• TASK BRIEF
Please continue the text about Rahr's beers and brewing company, picking up right after its final sentence.

• SELECTED TEXT
— begin —
After Courtney's departure, James Hudec of Brenham Brewery was named brewer for the following six months. At first, all of the Rahr beers were self-distributed. Rahr's first two beers were Blonde Lager and Rahr's Red amber lager. These were not available in bottles until December 2004, the same month in which Rahr's third beer, Ugly Pug Black Lager, was released. In July 2005, after months of tap-only availability, Ugly Pug appeared in bottles as well.

==Developments since 2005==
In September 2005, Rahr introduced its first seasonal beer: Pecker Wrecker Imperial Pilsner, a Sterling- and Perle-hopped pilsener with the substantial strength of 7% alcohol by volume (ABV). This tap-only release was accompanied by a logo design contest, in which entries had to include a woodpecker in a tow truck. The winning logo appeared on tap handles, T-shirts, and beer glasses.

At about the same time, Rahr was forced to lay off most of his employees due to financial pressures and take on the role of brewmaster himself. In the wake of this change, Rahr worked long hours and received help from a volunteer team of over two dozen local home brewers and beer enthusiasts, particularly with bottling and packaging. At this point, the company also shifted the task of distribution over to distributors in the Dallas-Fort Worth area, including the regional Coors distributor and Authentic Beverages Co., Inc.; as a result, Rahr beer became available across a larger geographic area. By the next year, the Miller distributor in Denton was handling the supply for the Denton/north Dallas region.

Rahr's Bucking Bock appeared in the spring of 2006 and was preceded by a logo contest similar to the one for Pecker Wrecker. Summertime Wheat appeared on July 8, followed in November by Winter Warmer, the first non-German Rahr beer.

In January 2007, Tony Formby joined Rahr as an equity partner. Following this, the company re-expanded its staff. Gavin Secchi of Addison was hired as brewer. Two new beers were introduced by Rahr in 2007: Stormcloud IPA, released in March, and Oktoberfest Fall Celebration Lager, released in September. Rahr began working with Andrews Distributing of Dallas in autumn 2007.

==Current line of products==
- Blonde Lager is a light-bodied Munich Helles-style lager with a grainy character, a faint sweetness, and a bitter finish.
- Rahr's Red is an amber lager with a malty character and light caramel notes.
- Iron Thistle is a dark brown Scottish style ale characterized by a bold taste dominated by a smooth, sweet maltiness balanced with a low, hoppy bitterness. This brew is only featured from January through February.
— end —
• SUPPLIED MATERIAL
— begin —
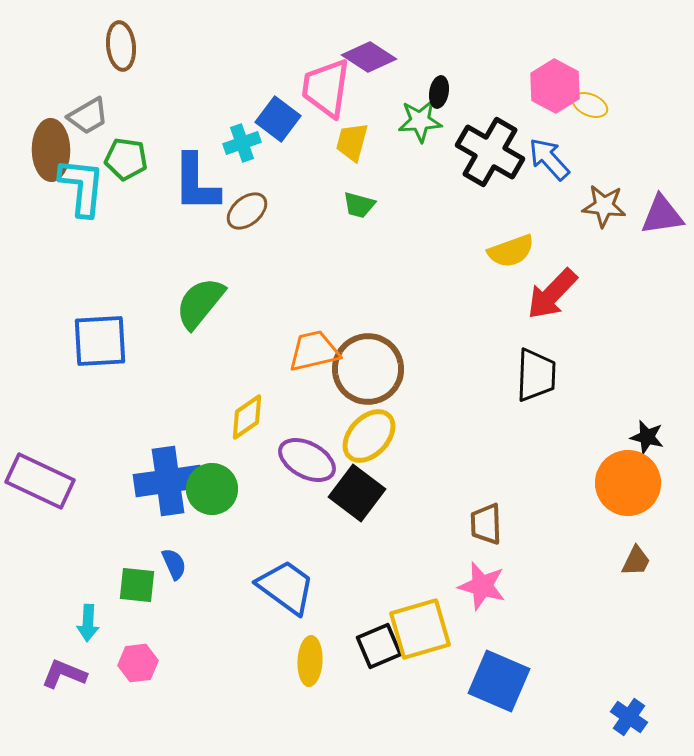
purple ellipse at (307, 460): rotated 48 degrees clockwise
— end —
• TASK OUTPUT
- Ugly Pug is a black lager, or Schwarzbier. While dark in color, it is light-bodied and has a moderately roasted flavor.
- Stormcloud IPA is an India Pale Ale, a popular style among American craft breweries. What is unusual about Stormcloud IPA, however, is the use of German noble hops, German malts and Kölsch ale yeast to imbue the style with Fritz Rahr's own German brewing heritage (American IPAs are typically brewed with American hop styles and other varieties of ale yeast). Likewise, the beer is marketed with a German heritage backstory that reinforces this stylistic hybridity. "Stormcloud" is English for the German Sturmwolke, the name of the ship that carried brewer-ancestor William Rahr to the New World. According to the brewery's website, "During a fierce storm on his voyage across the ocean, William Rahr could be heard yelling from the tall masted ship: 'Roll on old sea! And when you are done, when the storm clouds have destroyed themselves, we will still be standing and drinking!'" According to local journalist Barry Shlachter, this beer may become Rahr's flagship product in the future.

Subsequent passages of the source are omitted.